Hedstrom L, Abeles R
Graduate Department of Biochemistry, Brandeis University, Waltham, MA 02254.
Biochem Biophys Res Commun. 1988 Dec 15;157(2):816-20. doi: 10.1016/s0006-291x(88)80322-x.
The mechanism of 3-deoxy-D-manno-octulosonate-8-phosphate (KDO8P) synthase was investigated. When [18O]-PEP specifically labeled in the enolic oxygen is a substrate for KDO8P synthase, the 18O is recovered in Pi. This indicates that the KDO8P synthase reaction proceeds with C-O bond cleavage of PEP similar to that observed in the 3-deoxy-D-arabino-heptulosonate-7-phosphate synthase catalyzed condensation of PEP and erythrose-4-phosphate (1). No evidence for a covalent enzyme-PEP intermediate could be obtained. No [32P]-Pi exchange into PEP nor scrambling of bridge 18O to non-bridging positions in [18O]-PEP was observed in the presence or absence of arabinose-5-phosphate or its analog ribose-5-phosphate. Bromopyruvate inactivated KDO8P synthase in a time dependent process. It is likely that bromopyruvate reacts with a functional group at the PEP binding site since PEP, but not arabinose-5-phosphate, protects against inactivation.

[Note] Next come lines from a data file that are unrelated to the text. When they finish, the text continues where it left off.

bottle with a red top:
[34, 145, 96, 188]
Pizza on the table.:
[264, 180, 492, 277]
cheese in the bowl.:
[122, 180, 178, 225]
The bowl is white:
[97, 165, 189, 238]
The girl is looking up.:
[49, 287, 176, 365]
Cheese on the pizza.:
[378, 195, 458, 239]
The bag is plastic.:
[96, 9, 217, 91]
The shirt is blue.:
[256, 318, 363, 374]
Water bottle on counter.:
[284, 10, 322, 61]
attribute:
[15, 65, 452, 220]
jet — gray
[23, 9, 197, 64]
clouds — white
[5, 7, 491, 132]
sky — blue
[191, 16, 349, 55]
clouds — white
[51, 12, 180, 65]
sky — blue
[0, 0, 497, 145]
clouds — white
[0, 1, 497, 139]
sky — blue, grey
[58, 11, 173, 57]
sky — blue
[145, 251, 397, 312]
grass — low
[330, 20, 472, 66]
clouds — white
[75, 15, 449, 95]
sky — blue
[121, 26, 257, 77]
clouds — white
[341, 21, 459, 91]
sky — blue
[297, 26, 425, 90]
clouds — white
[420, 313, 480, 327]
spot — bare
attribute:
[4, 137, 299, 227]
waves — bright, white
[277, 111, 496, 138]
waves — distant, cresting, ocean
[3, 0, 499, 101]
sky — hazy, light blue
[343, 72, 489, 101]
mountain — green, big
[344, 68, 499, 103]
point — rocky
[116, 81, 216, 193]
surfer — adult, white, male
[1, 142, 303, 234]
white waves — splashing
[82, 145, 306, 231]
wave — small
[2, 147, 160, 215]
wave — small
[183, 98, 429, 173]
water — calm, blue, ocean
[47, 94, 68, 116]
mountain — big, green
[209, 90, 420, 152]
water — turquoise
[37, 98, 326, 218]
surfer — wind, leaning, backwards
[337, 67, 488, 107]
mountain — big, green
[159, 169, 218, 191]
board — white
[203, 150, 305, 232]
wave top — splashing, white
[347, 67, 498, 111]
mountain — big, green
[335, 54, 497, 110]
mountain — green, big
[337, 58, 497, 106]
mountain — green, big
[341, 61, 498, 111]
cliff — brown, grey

对3-脱氧-D-甘露辛酮糖酸-8-磷酸(KDO8P)合酶的作用机制进行了研究。当在烯醇式氧中特异性标记的[18O]-PEP作为KDO8P合酶的底物时,18O在Pi中被回收。这表明KDO8P合酶反应是通过PEP的C-O键断裂进行的,类似于在3-脱氧-D-阿拉伯庚酮糖酸-7-磷酸合酶催化的PEP与赤藓糖-4-磷酸的缩合反应中观察到的情况(1)。未获得共价酶-PEP中间体的证据。在存在或不存在阿拉伯糖-5-磷酸或其类似物核糖-5-磷酸的情况下,均未观察到[32P]-Pi与PEP的交换,也未观察到[18O]-PEP中桥连18O向非桥连位置的重排。溴丙酮酸在一个时间依赖性过程中使KDO8P合酶失活。溴丙酮酸可能与PEP结合位点处的一个官能团发生反应,因为PEP而非阿拉伯糖-5-磷酸可防止失活。